**What to work on**. Copy out all the rows below, swapping every "common name" for "vernacular name" and leaving everything else untouched.

**Information provided**.
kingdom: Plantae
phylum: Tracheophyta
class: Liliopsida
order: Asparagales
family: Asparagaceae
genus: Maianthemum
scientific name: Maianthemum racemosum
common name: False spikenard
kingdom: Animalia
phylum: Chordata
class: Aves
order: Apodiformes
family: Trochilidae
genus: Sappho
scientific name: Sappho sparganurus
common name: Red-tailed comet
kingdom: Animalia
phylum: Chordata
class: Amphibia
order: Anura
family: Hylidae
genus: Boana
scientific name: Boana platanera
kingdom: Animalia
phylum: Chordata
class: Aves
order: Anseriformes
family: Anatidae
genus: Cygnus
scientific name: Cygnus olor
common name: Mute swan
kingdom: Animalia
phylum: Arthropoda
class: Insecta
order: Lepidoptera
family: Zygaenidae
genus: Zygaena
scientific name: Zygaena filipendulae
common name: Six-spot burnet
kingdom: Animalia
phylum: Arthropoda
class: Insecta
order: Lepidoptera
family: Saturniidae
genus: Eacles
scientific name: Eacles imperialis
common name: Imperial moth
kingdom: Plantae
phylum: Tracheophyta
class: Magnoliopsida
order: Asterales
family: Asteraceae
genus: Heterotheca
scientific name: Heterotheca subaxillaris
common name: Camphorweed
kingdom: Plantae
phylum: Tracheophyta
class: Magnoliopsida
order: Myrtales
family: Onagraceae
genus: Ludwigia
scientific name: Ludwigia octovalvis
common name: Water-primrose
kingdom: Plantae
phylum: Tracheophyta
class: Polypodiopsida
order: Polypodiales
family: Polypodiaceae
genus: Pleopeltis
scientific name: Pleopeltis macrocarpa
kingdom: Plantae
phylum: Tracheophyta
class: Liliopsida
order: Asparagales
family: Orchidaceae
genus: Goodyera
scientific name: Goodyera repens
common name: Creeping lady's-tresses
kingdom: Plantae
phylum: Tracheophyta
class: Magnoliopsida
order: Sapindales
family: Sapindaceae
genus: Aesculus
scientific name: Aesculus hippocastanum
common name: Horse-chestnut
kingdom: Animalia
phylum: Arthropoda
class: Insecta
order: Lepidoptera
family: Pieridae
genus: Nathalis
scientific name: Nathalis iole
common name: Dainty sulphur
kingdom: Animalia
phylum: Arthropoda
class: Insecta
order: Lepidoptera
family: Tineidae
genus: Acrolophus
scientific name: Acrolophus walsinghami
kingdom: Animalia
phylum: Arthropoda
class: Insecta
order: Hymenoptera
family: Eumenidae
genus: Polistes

**Answer in full**.
kingdom: Plantae
phylum: Tracheophyta
class: Liliopsida
order: Asparagales
family: Asparagaceae
genus: Maianthemum
scientific name: Maianthemum racemosum
vernacular name: False spikenard
kingdom: Animalia
phylum: Chordata
class: Aves
order: Apodiformes
family: Trochilidae
genus: Sappho
scientific name: Sappho sparganurus
vernacular name: Red-tailed comet
kingdom: Animalia
phylum: Chordata
class: Amphibia
order: Anura
family: Hylidae
genus: Boana
scientific name: Boana platanera
kingdom: Animalia
phylum: Chordata
class: Aves
order: Anseriformes
family: Anatidae
genus: Cygnus
scientific name: Cygnus olor
vernacular name: Mute swan
kingdom: Animalia
phylum: Arthropoda
class: Insecta
order: Lepidoptera
family: Zygaenidae
genus: Zygaena
scientific name: Zygaena filipendulae
vernacular name: Six-spot burnet
kingdom: Animalia
phylum: Arthropoda
class: Insecta
order: Lepidoptera
family: Saturniidae
genus: Eacles
scientific name: Eacles imperialis
vernacular name: Imperial moth
kingdom: Plantae
phylum: Tracheophyta
class: Magnoliopsida
order: Asterales
family: Asteraceae
genus: Heterotheca
scientific name: Heterotheca subaxillaris
vernacular name: Camphorweed
kingdom: Plantae
phylum: Tracheophyta
class: Magnoliopsida
order: Myrtales
family: Onagraceae
genus: Ludwigia
scientific name: Ludwigia octovalvis
vernacular name: Water-primrose
kingdom: Plantae
phylum: Tracheophyta
class: Polypodiopsida
order: Polypodiales
family: Polypodiaceae
genus: Pleopeltis
scientific name: Pleopeltis macrocarpa
kingdom: Plantae
phylum: Tracheophyta
class: Liliopsida
order: Asparagales
family: Orchidaceae
genus: Goodyera
scientific name: Goodyera repens
vernacular name: Creeping lady's-tresses
kingdom: Plantae
phylum: Tracheophyta
class: Magnoliopsida
order: Sapindales
family: Sapindaceae
genus: Aesculus
scientific name: Aesculus hippocastanum
vernacular name: Horse-chestnut
kingdom: Animalia
phylum: Arthropoda
class: Insecta
order: Lepidoptera
family: Pieridae
genus: Nathalis
scientific name: Nathalis iole
vernacular name: Dainty sulphur
kingdom: Animalia
phylum: Arthropoda
class: Insecta
order: Lepidoptera
family: Tineidae
genus: Acrolophus
scientific name: Acrolophus walsinghami
kingdom: Animalia
phylum: Arthropoda
class: Insecta
order: Hymenoptera
family: Eumenidae
genus: Polistes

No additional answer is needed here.